30 x 45" original oil
sold
Last spring, I set out to photograph tulips at my favorite place: Thanksgiving Point Gardens. It's quite an ordeal - I sacrifice a day in the studio and all of that production to traipse around a man-made wonder, hoping to find subject material fit for a painting and worth the studio-time sacrifice. I pack a bag with my big camera and battery, I pack snacks, I pack an ice pack for my sore back (for the ride home), I put on sunscreen, I put on my comfy shoes, I double-check that I have my garden pass, and I get in the car. If I didn't stop to photograph, it would take me an hour just to walk the loop of the gardens. They are huge. There is no quick in and out.
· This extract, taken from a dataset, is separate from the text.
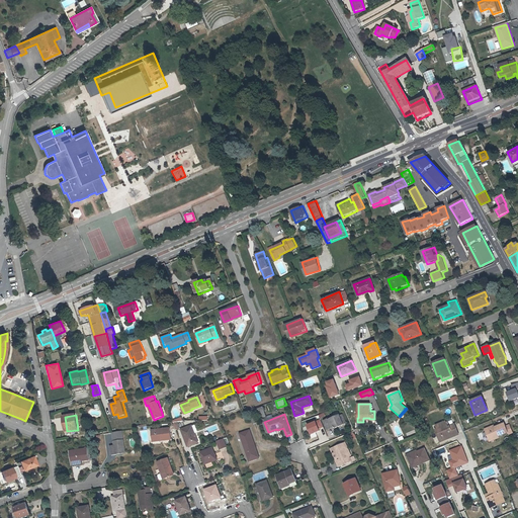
[(337,416),(341,426),(344,425),(344,424),(346,423),(342,415),(340,416),(340,415),(337,416)]
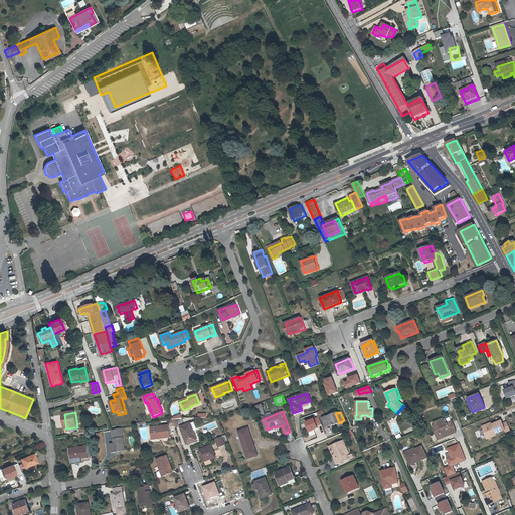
[(339,423),(335,413),(327,417),(326,416),(323,418),(327,426),(330,425),(331,426),(339,423)]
On this day that I headed out to Thanksgiving Point Gardens, the sun was playing peekaboo with the clouds and it was so windy. Like blow-your-hat-off windy. Usually it will be sunny at my house and cloudy at the gardens. They are situated in a low valley at the point of a mountain and seem to create their own weather. However, I can't waste a sunny day in spring so again, on this day I headed to the gardens hoping to be in the right place at the right time with sunlight and a great patch of flowers. I knew it was a bust about twenty minutes into my route. The tulips were fast asleep in their tight buds and at least a week away from being good subject material. There is a spot in the gardens that gets early sun and is unusually warm, but like running into Wal-Mart for just milk, this place in the gardens was in the very back. Nothing. All of the tulips were totally dormant.
I came around a cold corner high with mature pine trees, and bam, daffodil land. There on a hill with east sun, daffodils waved and nodded in the freezing wind. My numb fingers snapped a few photos and I called it a day, retreating to the warm shelter of my studio and hoping the day wasn't a total waste.
I looked through my shots later that night and saw this reference. I immediately fell in love. It had back lighting, balance, strength, and depth. I knew I'd paint it large, and I've been waiting for the right time. My first spring show, Art & Soup, seemed like a good time to debut this sunny beauty and usher in the Spring.
Sometimes you get a little lucky and have something wonderful in your path that you were not expecting, and I call this painting Serendipity to honor the situation that brought it to me.